A pesar del pisadero que fue La Bombonera que en la urgencia la dirigencia de Boca intentó reacondicionar y que le sirvió de escenografía a Fernando Gago para romperse el talón de Aquiles de su pierna izquierda, D'Alessandro, aún sin tener una actuación deslumbrante, pareció que jugaba a otra cosa. ¿A qué jugaba? Al fútbol. El buen fútbol. Cada pelota que recibió el 10 de River en cualquier sector del terreno (en su espalda tiene estampado el 22, pero el número es lo de menos), le sacó el máximo jugo posible.
 
Las diferencias de D'Alessandro con el resto a la hora de manejar la pelota fueron notables, salvo alguna aparición demasiado aislada y turbulenta de Carlos Tevez. Esa zurda tan precisa como punzante que siempre distinguió al enganche de River, no se desvaneció ni en su etapa europea ni en su larga estadía en Brasil. Sigue jugando igual D'Alessandro (igual en el concepto) como jugaba antes de partir para hacer su primera experiencia en el Viejo Continente defendiendo al Wolfsburgo, de Alemania, a partir de julio de 2003.
 
Aquella zurda artesanal que siempre pareció tener un gran destino de Selección y no la tuvo, no causó estragos irreparables en La Bombonera. No hizo el gol de Maradona a Inglaterra en México 86. Tampoco hizo los dos goles que conquistó el Beto Alonso también en el 86, cuando River dio media vuelta olímpica en la cancha de Boca.
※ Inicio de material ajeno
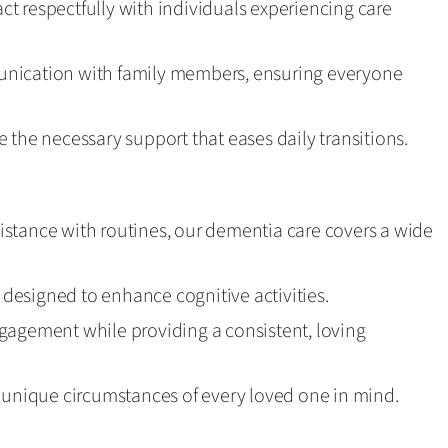
ract respectfully with individuals experiencing care
nication with family members, ensuring everyone
 the necessary support that eases daily transitions.
stance with routines, our dementia care covers a wide
esigned to enhance cognitive activities.
gagement while providing a consistent, loving
e unique circumstances of every loved one in mind.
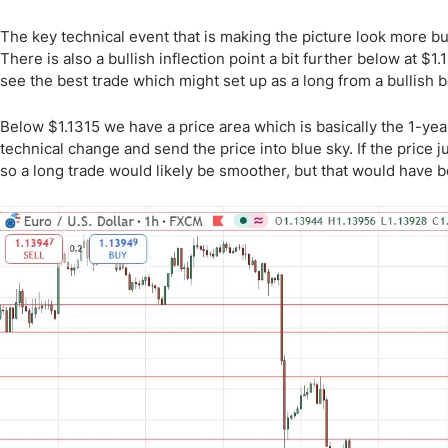
The key technical event that is making the picture look more bul
There is also a bullish inflection point a bit further below at $1.1
see the best trade which might set up as a long from a bullish 
Below $1.1315 we have a price area which is basically the 1-ye
technical change and send the price into blue sky. If the price j
so a long trade would likely be smoother, but that would have b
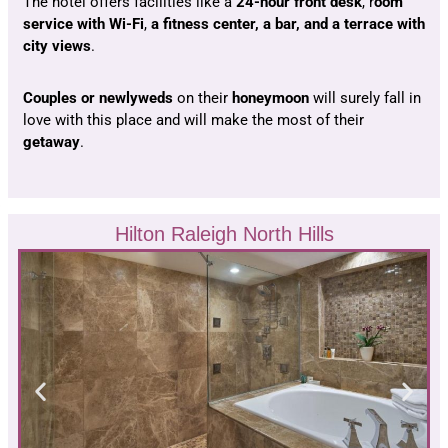
The hotel offers facilities like a
24-hour front desk
, r
oom
service with Wi-Fi
,
a fitness center, a bar, and a terrace with
city views
.
Couples or newlyweds
on their
honeymoon
will surely fall in
love with this place and will make the most of their
getaway
.
Hilton Raleigh North Hills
Pero dejó algo por lo menos. Ofreció algo en medio de tanta orfandad. Algo de talento. Algo de clase. Algo de categoría. Por el juego de D'Alessandro, River mereció ganar. Esa fue su influencia. La que solo pueden irradiar los jugadores que se siguen sosteniendo en medio de todas las tormentas, aunque no haya podido quebrar la inercia invencible del 0-0 que enamora a los tecnócratas que nunca abandonan su dogma.

No le alcanzó a D'Alessandro. Pero mostró a los 35 años que entiende el juego como lo entendió siempre. Esa síntesis está intacta. Incluso a pesar del 0-0 interminable.